▶ [Brief] Write out every line of the data below word for word, keeping each line break where it falls.

(Extracted page text data)
—————
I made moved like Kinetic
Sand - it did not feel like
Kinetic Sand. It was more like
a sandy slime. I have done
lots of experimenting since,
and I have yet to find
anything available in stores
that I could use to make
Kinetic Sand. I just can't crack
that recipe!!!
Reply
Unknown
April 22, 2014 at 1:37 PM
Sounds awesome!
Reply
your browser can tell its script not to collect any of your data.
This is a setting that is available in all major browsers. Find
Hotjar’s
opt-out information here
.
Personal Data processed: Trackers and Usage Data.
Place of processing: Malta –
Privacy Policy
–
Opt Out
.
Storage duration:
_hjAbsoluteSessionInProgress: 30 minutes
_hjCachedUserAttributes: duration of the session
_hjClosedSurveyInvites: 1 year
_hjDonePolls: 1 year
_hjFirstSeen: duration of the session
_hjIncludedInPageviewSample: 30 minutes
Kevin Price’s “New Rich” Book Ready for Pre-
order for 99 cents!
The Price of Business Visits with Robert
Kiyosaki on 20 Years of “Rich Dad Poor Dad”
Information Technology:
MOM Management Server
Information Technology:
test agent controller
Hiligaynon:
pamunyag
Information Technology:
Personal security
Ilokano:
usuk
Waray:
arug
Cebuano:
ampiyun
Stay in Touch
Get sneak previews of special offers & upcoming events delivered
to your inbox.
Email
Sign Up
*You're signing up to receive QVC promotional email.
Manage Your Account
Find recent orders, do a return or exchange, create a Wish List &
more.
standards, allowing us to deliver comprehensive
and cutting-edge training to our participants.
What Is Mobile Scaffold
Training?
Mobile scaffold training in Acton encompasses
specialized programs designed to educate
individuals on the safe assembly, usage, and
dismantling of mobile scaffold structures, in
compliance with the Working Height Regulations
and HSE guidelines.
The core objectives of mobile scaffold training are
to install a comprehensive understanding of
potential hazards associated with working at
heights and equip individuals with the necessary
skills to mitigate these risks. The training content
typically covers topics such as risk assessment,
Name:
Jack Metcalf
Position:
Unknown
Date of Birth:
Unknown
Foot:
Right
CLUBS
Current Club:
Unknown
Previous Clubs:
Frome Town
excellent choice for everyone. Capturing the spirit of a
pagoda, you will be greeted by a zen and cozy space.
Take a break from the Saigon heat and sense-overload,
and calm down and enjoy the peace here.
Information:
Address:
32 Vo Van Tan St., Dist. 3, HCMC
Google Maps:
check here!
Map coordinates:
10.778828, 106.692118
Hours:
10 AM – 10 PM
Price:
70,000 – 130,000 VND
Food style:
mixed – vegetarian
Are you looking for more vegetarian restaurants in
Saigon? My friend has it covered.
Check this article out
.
—————
▶ [Task output]
I made moved like Kinetic
Sand - it did not feel like
Kinetic Sand. It was more like
a sandy slime. I have done
lots of experimenting since,
and I have yet to find
anything available in stores
that I could use to make
Kinetic Sand. I just can't crack
that recipe!!!
Reply
Unknown
April 22, 2014 at 1:37 PM
Sounds awesome!
Reply
your browser can tell its script not to collect any of your data.
This is a setting that is available in all major browsers. Find
Hotjar’s
opt-out information here
.
Personal Data processed: Trackers and Usage Data.
Place of processing: Malta –
Privacy Policy
–
Opt Out
.
Storage duration:
_hjAbsoluteSessionInProgress: 30 minutes
_hjCachedUserAttributes: duration of the session
_hjClosedSurveyInvites: 1 year
_hjDonePolls: 1 year
_hjFirstSeen: duration of the session
_hjIncludedInPageviewSample: 30 minutes
Kevin Price’s “New Rich” Book Ready for Pre-
order for 99 cents!
The Price of Business Visits with Robert
Kiyosaki on 20 Years of “Rich Dad Poor Dad”
Information Technology:
MOM Management Server
Information Technology:
test agent controller
Hiligaynon:
pamunyag
Information Technology:
Personal security
Ilokano:
usuk
Waray:
arug
Cebuano:
ampiyun
Stay in Touch
Get sneak previews of special offers & upcoming events delivered
to your inbox.
Email
Sign Up
*You're signing up to receive QVC promotional email.
Manage Your Account
Find recent orders, do a return or exchange, create a Wish List &
more.
standards, allowing us to deliver comprehensive
and cutting-edge training to our participants.
What Is Mobile Scaffold
Training?
Mobile scaffold training in Acton encompasses
specialized programs designed to educate
individuals on the safe assembly, usage, and
dismantling of mobile scaffold structures, in
compliance with the Working Height Regulations
and HSE guidelines.
The core objectives of mobile scaffold training are
to install a comprehensive understanding of
potential hazards associated with working at
heights and equip individuals with the necessary
skills to mitigate these risks. The training content
typically covers topics such as risk assessment,
Name:
Jack Metcalf
Position:
Unknown
Date of Birth:
Unknown
Foot:
Right
CLUBS
Current Club:
Unknown
Previous Clubs:
Frome Town
excellent choice for everyone. Capturing the spirit of a
pagoda, you will be greeted by a zen and cozy space.
Take a break from the Saigon heat and sense-overload,
and calm down and enjoy the peace here.
Information:
Address:
32 Vo Van Tan St., Dist. 3, HCMC
Google Maps:
check here!
Map coordinates:
10.778828, 106.692118
Hours:
10 AM – 10 PM
Price:
70,000 – 130,000 VND
Food style:
mixed – vegetarian
Are you looking for more vegetarian restaurants in
Saigon? My friend has it covered.
Check this article out
.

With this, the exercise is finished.